I am saddened by the university’s decision to no longer host the Upward Bound Program. The program has been a part of the university community for over 45 years and has helped thousands of low-income, first generation San Francisco high school students obtain a college degree. I myself have witnessed hundreds of students who have graduated from college and have come back to USF to share their accomplishments and experiences with the staff.
Our staff have spent countless hours assisting students by writing letters of recommendation, tutoring students, and giving them the support and encouragment that they need to pursue a college education.
In fact, a number of our Upward Bound students have chosen to attend USF as undergraduate students. Previous USF administrations have been very receptive and supportive of the Upward Bound Program. Most recently, Rev. Lo Schiavo (past USF President) and Rev. John Clark (past USF Provost) have been very instrumental in keeping the hope alive for the students of our program during the past several years.
It is very rewarding to see the students’ happy faces once they realize that their hard work has indeed paid off. I have been invited to attend the college graduations of a number of my students. They realize that the Upward Bound program has given them the tools they need to achieve their dreams. In many cases, the students were told that they would never get into college, yet they persisted and my staff and I saw in our personal interactions with the students that they simply needed a little extra attention and one-on-one tutoring to achieve their goals.

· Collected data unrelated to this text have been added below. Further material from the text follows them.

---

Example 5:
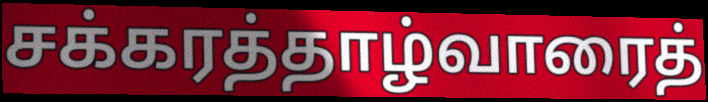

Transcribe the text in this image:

சக்கரத்தாழ்வாரைத்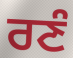
ਰਣੰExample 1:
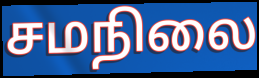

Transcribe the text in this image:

சமநிலை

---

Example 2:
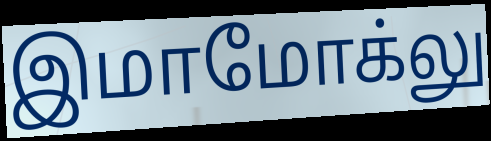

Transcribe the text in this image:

இமாமோக்லு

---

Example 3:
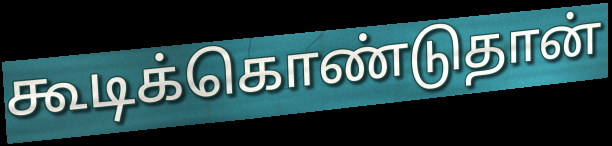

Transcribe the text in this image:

கூடிக்கொண்டுதான்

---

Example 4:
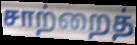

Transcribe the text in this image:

சாற்றைத்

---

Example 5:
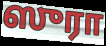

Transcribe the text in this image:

ஸுராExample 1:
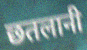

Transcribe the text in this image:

छतलानी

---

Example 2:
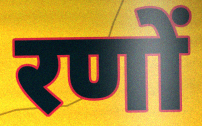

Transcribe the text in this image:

रणों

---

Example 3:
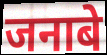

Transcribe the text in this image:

जनाबे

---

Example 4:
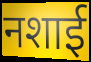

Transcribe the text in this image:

नशाई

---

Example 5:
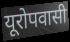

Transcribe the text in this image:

यूरोपवासी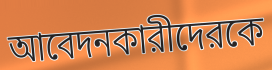
আবেদনকারীদেরকেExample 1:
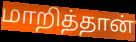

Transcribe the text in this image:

மாறித்தான்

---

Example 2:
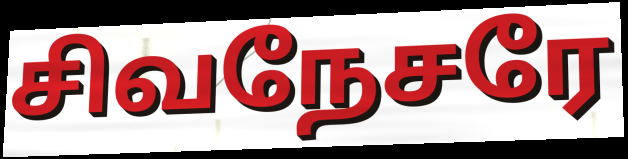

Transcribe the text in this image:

சிவநேசரே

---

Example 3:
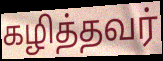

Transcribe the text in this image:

கழித்தவர்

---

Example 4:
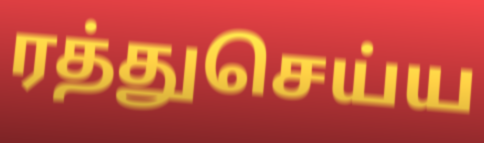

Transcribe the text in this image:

ரத்துசெய்ய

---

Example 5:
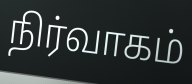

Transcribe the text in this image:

நிர்வாகம்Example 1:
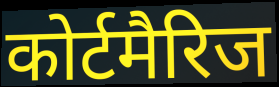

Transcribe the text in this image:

कोर्टमैरिज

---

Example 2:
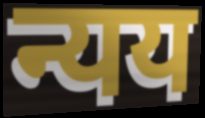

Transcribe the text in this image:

न्यय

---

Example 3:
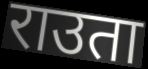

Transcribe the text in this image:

राउता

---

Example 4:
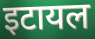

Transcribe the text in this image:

इटायल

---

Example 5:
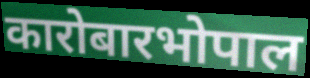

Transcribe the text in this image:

कारोबारभोपाल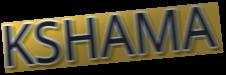
KSHAMAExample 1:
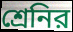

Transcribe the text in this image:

শ্রেনির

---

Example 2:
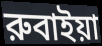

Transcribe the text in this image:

রুবাইয়া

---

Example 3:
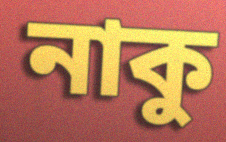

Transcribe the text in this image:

নাকু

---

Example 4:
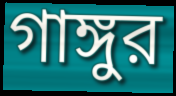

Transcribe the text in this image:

গাঙ্গুর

The mission statement of the university includes a belief and commitment to social responsibility in fulfilling the University’s mission to create, communicate and apply knowledge to a world shared by all people and held in trust for future generations.
The Upward Bound program has been working hard to fulfill this commitment and belief for over 45 years by serving and teaching at-risk high school students and helping them to become useful and productive members of our community.

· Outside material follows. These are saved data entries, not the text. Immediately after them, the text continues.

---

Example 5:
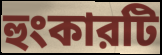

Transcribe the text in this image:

হুংকারটিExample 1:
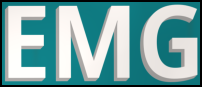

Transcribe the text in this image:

EMG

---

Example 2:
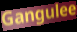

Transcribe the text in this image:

Gangulee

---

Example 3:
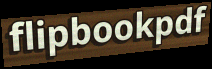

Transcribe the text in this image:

flipbookpdf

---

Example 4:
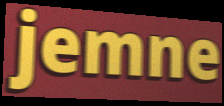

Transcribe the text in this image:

jemne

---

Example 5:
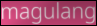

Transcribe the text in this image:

magulang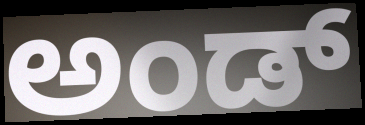
ಅಂಡ್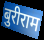
बुरीराम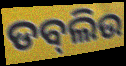
ଡବ୍‍ଲିଉ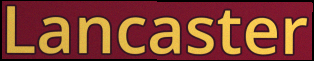
Lancaster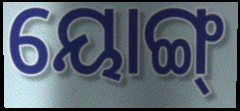
ୟୋଙ୍ଗ୍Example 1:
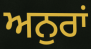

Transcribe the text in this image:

ਅਨੁਰਾਂ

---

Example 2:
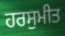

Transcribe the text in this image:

ਹਰਸੁਮੀਤ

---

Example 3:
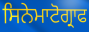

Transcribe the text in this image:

ਸਿਨੇਮਾਟੋਗ੍ਰਾਫ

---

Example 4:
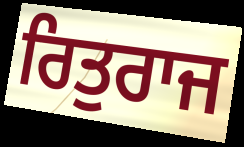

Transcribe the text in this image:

ਰਿਤੁਰਾਜ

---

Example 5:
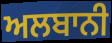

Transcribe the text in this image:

ਅਲਬਾਨੀ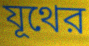
যূথেরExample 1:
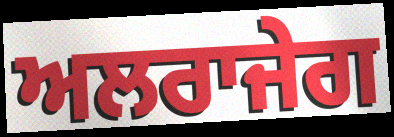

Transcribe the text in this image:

ਅਲਰਾਜੇਗ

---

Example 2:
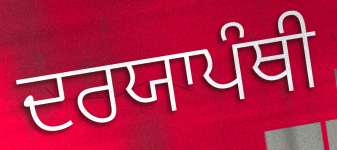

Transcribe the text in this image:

ਦਰਯਾਪੰਥੀ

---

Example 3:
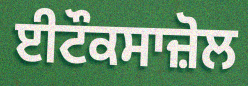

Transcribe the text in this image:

ਈਟੌਕਸਾਜ਼ੋਲ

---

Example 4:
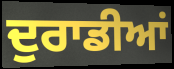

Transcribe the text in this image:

ਦੁਰਾਡੀਆਂ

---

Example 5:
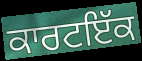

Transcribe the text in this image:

ਕਾਰਟਇੱਕ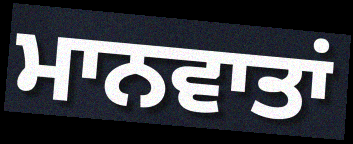
ਮਾਨਵਾਤਾਂ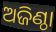
ଅଜିଣ୍ଠାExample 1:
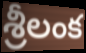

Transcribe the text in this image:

శ్రీలంక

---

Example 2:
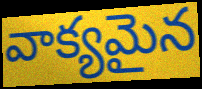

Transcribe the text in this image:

వాక్యమైన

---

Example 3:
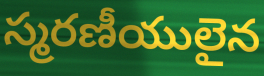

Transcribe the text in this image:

స్మరణీయులైన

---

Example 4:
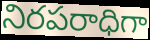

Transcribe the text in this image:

నిరపరాధిగా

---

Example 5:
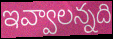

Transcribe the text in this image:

ఇవ్వాలన్నది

It saddens me to see that all our work has to end. It is true that the program can transfer to another institution, but it is unlikely that any other college or university in San Francisco will be willing take the program over. In addition, no other institution of higher learning in San Francisco can offer the students the safe, welcoming and nurturing environment that USF provides to our high school students.
The bottom line is that it is imperative that the Upward Bound Program remain at University of San Francisco. It would be an injustice to the USF community if Upward Bound and its students had to leave.
Ernest Chen is the academic coordinartor for USF’s Upward Bound program.